En fin, tres libros interesantes -también, a mi juicio, controvertidos, sobre todo Tierra de mujeres-, estos de María Sánchez que han ocupado esta tarde nuestro espacio. Como cierre a la emisión os dejo con La tierra y la mujer, una nana preciosa de Javiera Parra sobre un poema de Gabriela Mistral.
Lo reconozco:
Soy una mujer que es tercera generación: mi abuelo era veterinario, mi padre es veterinario y yo también lo soy. Soy la primera nieta, la primera hija, la primera sobrina. Pero también la primera veterinaria. Vengo de una familia que siempre ha estado ligada a la tierra y a los animales, a la ganadería extensiva. Mi infancia está llena de alcornoques, encinas y olivos, algún huerto, despensas y muchos animales. De pequeña, siempre los admiraba a ellos. Los hombres eran la voz y el brazo de la casa. De hecho, quería ser uno de ellos. De pequeña y hasta bien entrada la adolescencia, odiaba los vestidos, la melena que mi madre se empeñaba en peinarme y las muñecas con las que se suponía que tenía que jugar. Yo quería ser fuerte, corría detrás del rebaño sin miedo y me caía una y otra vez cuando me hacía la valiente sorteando las huellas, demasiado grandes para mi bici, que dejaban por un tiempo los tractores en los carriles. Siempre aparecía la primera cuando mi abuelo o mi padre necesitaban ayuda. Quería ser como ellos. Demostrarles que era tan fuerte y estaba tan dispuesta como ellos. Porque si hay algo que nos queda claro desde pequeños es esto. Que los hombres de sangre y tierra nunca lloran, no tienen miedo, no se equivocan nunca. Siempre saben lo que hay que hacer. Siempre.

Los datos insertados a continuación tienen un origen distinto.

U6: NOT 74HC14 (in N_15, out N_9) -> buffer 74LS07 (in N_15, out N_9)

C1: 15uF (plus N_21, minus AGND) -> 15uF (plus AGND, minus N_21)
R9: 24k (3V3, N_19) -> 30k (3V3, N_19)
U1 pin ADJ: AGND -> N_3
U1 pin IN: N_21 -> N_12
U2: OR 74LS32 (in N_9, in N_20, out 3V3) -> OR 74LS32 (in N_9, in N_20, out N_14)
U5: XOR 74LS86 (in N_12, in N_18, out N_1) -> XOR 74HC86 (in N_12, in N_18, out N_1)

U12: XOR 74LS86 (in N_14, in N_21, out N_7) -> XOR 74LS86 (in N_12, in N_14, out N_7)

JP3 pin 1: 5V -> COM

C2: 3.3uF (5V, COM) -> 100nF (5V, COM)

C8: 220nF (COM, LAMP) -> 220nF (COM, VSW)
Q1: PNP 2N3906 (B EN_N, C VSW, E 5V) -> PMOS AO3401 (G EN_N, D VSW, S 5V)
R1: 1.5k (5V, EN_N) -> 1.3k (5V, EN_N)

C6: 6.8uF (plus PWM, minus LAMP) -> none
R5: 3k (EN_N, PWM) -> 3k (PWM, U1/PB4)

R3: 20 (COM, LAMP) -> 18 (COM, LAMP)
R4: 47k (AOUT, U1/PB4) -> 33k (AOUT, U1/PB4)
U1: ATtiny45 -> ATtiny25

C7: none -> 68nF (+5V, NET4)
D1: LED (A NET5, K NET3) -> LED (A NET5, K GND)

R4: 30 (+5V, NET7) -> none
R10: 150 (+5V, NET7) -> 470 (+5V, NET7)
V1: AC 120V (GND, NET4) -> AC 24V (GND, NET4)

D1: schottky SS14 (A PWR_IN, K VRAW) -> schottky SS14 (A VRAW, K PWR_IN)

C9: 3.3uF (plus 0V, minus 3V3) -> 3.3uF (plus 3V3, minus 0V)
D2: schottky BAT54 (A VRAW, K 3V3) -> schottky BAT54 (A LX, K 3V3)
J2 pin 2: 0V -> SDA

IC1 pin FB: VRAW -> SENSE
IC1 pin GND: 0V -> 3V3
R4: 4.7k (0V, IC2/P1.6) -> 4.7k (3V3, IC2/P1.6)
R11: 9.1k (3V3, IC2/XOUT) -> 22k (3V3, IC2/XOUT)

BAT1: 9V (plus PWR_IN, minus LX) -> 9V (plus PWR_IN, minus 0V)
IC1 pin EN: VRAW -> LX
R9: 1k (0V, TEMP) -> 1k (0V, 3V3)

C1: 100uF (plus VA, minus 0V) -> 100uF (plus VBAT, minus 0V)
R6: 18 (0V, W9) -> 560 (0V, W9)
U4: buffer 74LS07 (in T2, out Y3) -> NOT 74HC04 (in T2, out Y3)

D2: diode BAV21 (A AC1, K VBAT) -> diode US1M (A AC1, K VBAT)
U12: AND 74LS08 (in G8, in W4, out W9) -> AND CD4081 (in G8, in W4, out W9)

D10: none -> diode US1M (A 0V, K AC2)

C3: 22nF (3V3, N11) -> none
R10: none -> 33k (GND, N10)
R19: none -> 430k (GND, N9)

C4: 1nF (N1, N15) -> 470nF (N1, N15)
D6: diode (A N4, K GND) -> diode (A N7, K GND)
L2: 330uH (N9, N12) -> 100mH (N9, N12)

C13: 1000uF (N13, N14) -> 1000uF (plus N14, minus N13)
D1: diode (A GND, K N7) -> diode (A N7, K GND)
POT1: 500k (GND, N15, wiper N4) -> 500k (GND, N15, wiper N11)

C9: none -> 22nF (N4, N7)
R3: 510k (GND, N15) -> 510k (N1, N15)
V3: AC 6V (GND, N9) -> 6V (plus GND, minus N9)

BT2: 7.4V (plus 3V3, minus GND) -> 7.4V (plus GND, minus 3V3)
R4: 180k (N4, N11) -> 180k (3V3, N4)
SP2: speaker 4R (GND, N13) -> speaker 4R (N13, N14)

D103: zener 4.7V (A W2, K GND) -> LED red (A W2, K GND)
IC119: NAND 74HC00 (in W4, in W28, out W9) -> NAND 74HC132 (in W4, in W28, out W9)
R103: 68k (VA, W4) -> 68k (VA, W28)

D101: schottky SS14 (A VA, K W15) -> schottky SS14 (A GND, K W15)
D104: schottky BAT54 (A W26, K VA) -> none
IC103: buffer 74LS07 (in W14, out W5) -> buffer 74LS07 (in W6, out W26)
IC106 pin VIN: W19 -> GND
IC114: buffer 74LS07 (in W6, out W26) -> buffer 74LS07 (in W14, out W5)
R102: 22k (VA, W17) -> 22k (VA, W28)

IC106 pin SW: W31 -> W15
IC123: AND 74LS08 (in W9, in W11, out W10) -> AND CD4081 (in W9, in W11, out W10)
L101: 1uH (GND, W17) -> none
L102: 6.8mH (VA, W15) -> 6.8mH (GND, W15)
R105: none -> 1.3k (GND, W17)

A esa edad, las mujeres de mi casa eran una especie de fantasmas que vagaban por casa, hacían y deshacían. Eran invisibles. Hermanas de un hijo único, como dijo en una ocasión la escritora portuguesa Agustina Bessa-Luís sobre su infancia. Hermanas de hombres fuertes. Mujeres invisibles a la sombra del hermano. A la sombra y al servicio del hermano, del padre, del marido, de los mismos hijos. Y no puede ser más certero y, a la vez, más doloroso. Porque es ésta la historia de nuestro país y de tantos: mujeres que quedaban a la sombra y sin voz, orbitando alrededor del astro de la casa, que callaban y dejaban hacer; fieles, pacientes, buenas madres, limpiando tumbas, aceras y fachadas, llenándose las manos de cal y lejía cada año, sabedoras de remedios, ceremonias y nanas; brujas, maestras, hermanas, hablando bajito entre ellas, convirtiéndose en cobijo y alimento; transformándose, con el paso de los años, en una habitación más que no se hace notar, en una arteria inherente a la casa.
Pero ¿quiénes son los que cuentan las historias de las mujeres? ¿Quién se preocupa de rescatar a nuestras abuelas y madres de ese mundo al que las confinaron, de esa habitación callada, en miniatura, reduciéndolas sólo a compañeras, esposas ejemplares y buenas madres? ¿Por qué hemos normalizado que ellas fueran apartadas de nuestra narrativa y no formaran parte de la historia? ¿Quién se ha apoderado de sus espacios y su voz? ¿Quién escribe realmente sobre ellas? ¿Por qué no son ellas las que escriben sobre nuestro medio rural?